━━ Extracted text

Sherbro people

Total population
- 134,606

Regions with significant populations
- Sierra Leone (Bonthe District and the Western Area)

Languages
- Sherbro • Krio • English

Religion
- Christianity • Islam

Related ethnic groups
- Krio, Gola

= Sherbro people =

Ethnic group in Sierra Leone

The Sherbro people are a native people of Sierra Leone, who speak the Sherbro language; they make up 1.9% of Sierra Leone's population or 134,606. The Sherbro are found primarily in their homeland in Bonthe District, where they make up 40% of the population, in coastal areas of Moyamba District, and in the Western Area of Sierra Leone, particularly in Freetown. During pre-colonial days, the Sherbro were one of the most dominant ethnic groups in Sierra Leone, but in the early 21st century, the Sherbro comprise a small minority in the nation. The Sherbro speak their own language, called Sherbro language.

The Sherbro are divided into two main groups: the Sherbro in Southeastern Sierra Leone, and the Sherbro in the Western Area of Sierra Leone. The Sherbro in Southeastern Sierra Leone, which is home to most of the Sherbro population of Sierra Leone, are a close ally of their neighbor the Mende people, and most Sherbro in Southeastern Sierra Leone speak the Mende language and they have integrated large amounts of the Mende tradition along with their native Sherbro tradition. However, the Sherbro in the Western Area (in and around Freetown) are traditionally allies of the Krio people; and Sherbro in the Western Area in Sierra Leone have also integrated large amounts of Krio tradition. Unlike most Sherbro in Southeastern Sierra Leone, most Sherbro in the Western Area of Sierra Leone do not speak the Mende language. Politically the vast majority of Sherbro support the Sierra Leone People's Party (SLPP). The current president of Sierra Leone, Julius Maada Bio, is a Mende-speaking ethnic Sherbro from the Gola Rainforest region of the country.

The Sherbro are primarily fishermen and traders. They have a rich culture and have integrated some western culture and ideals. Their culture is unlike that of all other ethnic groups in Sierra Leone. The ethnic group in the nation whose culture is similar (in terms of embrace of Western culture) are the Krio people, descended largely from African Americans (known as Black Loyalists), who had been freed from slavery by the British during the American Revolutionary War, resettled in Nova Scotia, and then chose to go to Freetown in the late 18th and early 19th centuries. The Sherbro and the Krio are close allies; they have intermarried since early colonial settlements in the 1790s.

The Sherbro have been an indigenous people in the territory now known as Sierra Leone. In the 18th century, they began to get involved in the slave trade and became more powerful than the European slave traders. They began to employ the Mende people to work for them to find slaves to meet the growing demand. In the 1920s, the Sherbro people were still being ruled by their own chiefs.

━━━━

→ **Problems to work on**:
1. Reproduce the stretch from "Ethnic group in Sierra" through "called Sherbro language." in the Sherbro people article, word for word.
2. According to the Sherbro people article, what share of Bonthe District's population do the Sherbro make up?
3. Name the languages listed under the heading "Languages" at the top of the Sherbro people article.

━━ Listing

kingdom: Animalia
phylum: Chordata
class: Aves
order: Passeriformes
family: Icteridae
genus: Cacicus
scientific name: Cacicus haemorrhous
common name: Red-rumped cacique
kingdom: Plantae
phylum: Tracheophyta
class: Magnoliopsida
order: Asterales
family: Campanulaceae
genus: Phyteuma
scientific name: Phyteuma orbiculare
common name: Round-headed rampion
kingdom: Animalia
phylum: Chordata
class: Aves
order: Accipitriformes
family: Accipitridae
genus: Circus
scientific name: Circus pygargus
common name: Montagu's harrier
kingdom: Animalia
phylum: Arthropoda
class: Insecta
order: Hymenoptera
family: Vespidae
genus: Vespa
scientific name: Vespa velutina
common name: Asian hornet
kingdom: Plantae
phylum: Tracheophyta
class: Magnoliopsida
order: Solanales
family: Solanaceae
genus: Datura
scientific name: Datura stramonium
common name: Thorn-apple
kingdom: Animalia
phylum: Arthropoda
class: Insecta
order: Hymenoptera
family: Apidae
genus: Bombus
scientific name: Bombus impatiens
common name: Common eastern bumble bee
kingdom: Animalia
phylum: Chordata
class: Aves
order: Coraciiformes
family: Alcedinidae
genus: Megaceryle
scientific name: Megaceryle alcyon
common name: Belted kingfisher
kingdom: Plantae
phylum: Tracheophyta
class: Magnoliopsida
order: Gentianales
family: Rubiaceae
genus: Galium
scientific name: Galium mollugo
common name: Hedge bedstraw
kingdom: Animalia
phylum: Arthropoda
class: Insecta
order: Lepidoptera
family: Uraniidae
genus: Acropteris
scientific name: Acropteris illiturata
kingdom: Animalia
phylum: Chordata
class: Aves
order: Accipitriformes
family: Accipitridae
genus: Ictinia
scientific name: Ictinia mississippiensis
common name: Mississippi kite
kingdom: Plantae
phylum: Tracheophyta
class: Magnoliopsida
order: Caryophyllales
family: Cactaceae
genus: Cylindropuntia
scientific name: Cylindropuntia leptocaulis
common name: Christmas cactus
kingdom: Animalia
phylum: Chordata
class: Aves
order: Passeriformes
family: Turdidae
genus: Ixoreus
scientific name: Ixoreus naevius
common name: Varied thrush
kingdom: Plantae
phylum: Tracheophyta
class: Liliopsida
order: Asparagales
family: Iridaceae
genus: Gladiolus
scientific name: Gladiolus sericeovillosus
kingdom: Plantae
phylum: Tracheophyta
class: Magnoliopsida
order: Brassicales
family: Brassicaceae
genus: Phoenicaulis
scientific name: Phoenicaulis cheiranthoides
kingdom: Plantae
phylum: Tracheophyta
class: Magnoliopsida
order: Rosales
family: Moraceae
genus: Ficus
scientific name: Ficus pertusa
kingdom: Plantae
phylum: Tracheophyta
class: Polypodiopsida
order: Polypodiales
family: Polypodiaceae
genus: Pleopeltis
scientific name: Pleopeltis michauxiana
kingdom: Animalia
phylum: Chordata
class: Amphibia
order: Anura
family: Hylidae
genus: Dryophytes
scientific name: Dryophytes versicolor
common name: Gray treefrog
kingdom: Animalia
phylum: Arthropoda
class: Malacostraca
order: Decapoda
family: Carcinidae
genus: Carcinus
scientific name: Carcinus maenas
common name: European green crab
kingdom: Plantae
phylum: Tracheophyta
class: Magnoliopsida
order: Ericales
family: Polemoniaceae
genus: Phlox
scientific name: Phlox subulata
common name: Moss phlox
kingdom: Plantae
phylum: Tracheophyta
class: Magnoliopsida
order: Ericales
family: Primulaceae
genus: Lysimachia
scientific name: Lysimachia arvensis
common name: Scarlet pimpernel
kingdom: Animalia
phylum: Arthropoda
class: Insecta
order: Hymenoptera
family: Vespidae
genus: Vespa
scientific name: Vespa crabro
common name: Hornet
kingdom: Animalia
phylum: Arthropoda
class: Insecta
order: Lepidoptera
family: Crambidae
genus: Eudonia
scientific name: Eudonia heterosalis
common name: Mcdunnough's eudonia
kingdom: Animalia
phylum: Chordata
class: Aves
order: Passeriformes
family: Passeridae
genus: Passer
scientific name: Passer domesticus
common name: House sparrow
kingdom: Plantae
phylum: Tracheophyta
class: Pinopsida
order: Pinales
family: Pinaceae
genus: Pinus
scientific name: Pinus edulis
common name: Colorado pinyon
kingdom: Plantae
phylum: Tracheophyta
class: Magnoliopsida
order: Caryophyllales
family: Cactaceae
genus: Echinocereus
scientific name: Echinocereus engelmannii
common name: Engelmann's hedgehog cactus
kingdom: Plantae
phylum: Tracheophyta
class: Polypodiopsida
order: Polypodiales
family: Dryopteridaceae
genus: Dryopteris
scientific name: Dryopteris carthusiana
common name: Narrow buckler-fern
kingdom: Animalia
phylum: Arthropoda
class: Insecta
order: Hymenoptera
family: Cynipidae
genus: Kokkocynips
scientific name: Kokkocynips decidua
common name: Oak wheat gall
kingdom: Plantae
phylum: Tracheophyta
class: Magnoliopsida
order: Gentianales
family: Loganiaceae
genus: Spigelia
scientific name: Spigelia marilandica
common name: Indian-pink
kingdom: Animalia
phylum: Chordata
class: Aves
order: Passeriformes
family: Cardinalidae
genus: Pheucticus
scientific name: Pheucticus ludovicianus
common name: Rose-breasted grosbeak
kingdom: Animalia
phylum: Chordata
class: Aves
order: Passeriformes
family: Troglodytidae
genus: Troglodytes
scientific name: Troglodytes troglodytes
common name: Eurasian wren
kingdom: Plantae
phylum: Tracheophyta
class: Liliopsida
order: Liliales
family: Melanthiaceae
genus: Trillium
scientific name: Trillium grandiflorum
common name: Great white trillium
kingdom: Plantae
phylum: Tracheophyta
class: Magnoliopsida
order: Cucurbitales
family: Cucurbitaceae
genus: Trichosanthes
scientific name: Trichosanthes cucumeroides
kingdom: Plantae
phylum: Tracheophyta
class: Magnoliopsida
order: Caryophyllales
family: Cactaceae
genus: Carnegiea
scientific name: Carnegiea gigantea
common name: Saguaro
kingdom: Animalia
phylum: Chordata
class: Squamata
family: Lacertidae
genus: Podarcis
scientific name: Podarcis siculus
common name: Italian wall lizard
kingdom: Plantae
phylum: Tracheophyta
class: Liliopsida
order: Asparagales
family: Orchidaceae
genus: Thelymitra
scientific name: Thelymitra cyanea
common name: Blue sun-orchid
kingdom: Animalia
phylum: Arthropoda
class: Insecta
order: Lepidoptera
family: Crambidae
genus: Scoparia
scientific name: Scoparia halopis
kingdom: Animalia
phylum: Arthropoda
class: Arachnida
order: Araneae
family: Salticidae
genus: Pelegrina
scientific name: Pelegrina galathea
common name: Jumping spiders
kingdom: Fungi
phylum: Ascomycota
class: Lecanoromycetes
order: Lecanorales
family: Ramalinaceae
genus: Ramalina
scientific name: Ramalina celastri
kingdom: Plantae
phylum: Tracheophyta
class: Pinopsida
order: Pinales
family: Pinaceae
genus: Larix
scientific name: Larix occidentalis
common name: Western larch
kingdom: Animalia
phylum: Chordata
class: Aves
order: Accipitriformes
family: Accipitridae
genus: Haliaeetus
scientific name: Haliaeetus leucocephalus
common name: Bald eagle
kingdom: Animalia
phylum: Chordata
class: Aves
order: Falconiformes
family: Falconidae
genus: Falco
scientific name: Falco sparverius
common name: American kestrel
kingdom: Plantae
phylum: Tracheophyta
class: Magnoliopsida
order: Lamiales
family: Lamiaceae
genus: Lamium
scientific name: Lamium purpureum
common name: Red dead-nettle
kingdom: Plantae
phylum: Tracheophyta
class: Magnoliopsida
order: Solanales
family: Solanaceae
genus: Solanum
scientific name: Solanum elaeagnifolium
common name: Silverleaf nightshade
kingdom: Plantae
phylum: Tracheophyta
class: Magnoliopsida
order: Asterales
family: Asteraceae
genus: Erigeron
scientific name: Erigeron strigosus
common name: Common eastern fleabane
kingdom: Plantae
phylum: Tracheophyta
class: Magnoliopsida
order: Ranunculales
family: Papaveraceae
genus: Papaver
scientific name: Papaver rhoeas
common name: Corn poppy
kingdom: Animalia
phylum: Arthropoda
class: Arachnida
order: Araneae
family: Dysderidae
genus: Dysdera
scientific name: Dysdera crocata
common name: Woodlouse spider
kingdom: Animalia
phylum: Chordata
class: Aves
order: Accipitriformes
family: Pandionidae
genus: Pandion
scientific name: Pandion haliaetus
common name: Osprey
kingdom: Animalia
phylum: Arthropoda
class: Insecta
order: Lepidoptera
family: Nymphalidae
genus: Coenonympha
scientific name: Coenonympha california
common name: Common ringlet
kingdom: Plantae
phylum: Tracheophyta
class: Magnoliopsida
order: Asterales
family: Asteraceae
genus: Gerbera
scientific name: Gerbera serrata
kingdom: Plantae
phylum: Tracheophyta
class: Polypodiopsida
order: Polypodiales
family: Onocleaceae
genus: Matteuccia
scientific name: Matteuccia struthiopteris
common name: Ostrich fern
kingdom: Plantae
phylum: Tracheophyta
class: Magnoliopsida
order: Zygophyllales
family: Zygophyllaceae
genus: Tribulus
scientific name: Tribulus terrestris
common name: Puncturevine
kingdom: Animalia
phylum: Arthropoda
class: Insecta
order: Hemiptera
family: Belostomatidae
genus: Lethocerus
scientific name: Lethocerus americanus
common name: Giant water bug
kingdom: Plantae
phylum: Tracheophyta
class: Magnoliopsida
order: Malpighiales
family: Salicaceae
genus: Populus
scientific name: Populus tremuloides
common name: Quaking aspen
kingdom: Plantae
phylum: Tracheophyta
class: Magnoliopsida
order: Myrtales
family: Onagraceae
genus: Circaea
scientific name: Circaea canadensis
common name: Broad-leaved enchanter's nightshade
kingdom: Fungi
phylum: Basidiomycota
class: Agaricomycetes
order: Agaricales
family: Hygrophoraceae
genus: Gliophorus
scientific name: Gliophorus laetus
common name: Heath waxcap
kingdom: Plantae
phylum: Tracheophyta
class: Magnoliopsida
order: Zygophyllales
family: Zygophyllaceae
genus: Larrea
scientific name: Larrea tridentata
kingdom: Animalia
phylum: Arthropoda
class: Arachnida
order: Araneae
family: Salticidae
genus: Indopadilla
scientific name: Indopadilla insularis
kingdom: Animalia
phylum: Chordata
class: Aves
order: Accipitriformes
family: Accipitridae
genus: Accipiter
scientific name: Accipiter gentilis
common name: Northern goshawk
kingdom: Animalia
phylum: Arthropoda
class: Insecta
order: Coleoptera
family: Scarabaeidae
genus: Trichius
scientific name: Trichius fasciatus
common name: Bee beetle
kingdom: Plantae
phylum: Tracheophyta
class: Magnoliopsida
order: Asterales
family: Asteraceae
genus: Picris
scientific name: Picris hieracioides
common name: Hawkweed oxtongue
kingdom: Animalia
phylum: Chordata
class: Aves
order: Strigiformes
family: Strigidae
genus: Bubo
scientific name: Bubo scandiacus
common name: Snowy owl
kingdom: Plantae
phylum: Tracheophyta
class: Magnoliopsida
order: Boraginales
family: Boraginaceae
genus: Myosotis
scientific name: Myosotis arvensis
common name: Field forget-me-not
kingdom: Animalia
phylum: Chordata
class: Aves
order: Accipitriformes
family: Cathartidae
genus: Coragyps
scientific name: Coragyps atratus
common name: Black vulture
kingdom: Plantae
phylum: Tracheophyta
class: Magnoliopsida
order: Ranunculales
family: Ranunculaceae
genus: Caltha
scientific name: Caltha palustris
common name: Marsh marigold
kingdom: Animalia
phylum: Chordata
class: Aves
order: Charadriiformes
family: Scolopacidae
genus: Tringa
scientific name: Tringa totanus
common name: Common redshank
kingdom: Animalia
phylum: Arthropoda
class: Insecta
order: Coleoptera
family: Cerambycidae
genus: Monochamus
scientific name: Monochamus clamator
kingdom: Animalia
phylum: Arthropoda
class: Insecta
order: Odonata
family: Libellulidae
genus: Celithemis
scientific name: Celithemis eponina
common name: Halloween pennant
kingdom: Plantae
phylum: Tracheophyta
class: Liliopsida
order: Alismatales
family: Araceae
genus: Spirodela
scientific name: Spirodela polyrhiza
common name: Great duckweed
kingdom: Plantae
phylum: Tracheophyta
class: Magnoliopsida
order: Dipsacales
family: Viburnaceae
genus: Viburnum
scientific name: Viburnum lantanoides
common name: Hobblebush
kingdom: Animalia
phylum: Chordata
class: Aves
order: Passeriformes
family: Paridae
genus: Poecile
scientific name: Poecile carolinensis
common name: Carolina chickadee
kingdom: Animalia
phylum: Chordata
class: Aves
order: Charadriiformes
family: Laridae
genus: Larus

━━━━

→ **Task responses**:
1.
Ethnic group in Sierra Leone

The Sherbro people are a native people of Sierra Leone, who speak the Sherbro language; they make up 1.9% of Sierra Leone's population or 134,606. The Sherbro are found primarily in their homeland in Bonthe District, where they make up 40% of the population, in coastal areas of Moyamba District, and in the Western Area of Sierra Leone, particularly in Freetown. During pre-colonial days, the Sherbro were one of the most dominant ethnic groups in Sierra Leone, but in the early 21st century, the Sherbro comprise a small minority in the nation. The Sherbro speak their own language, called Sherbro language.

2. 40%

3. Sherbro, Krio, English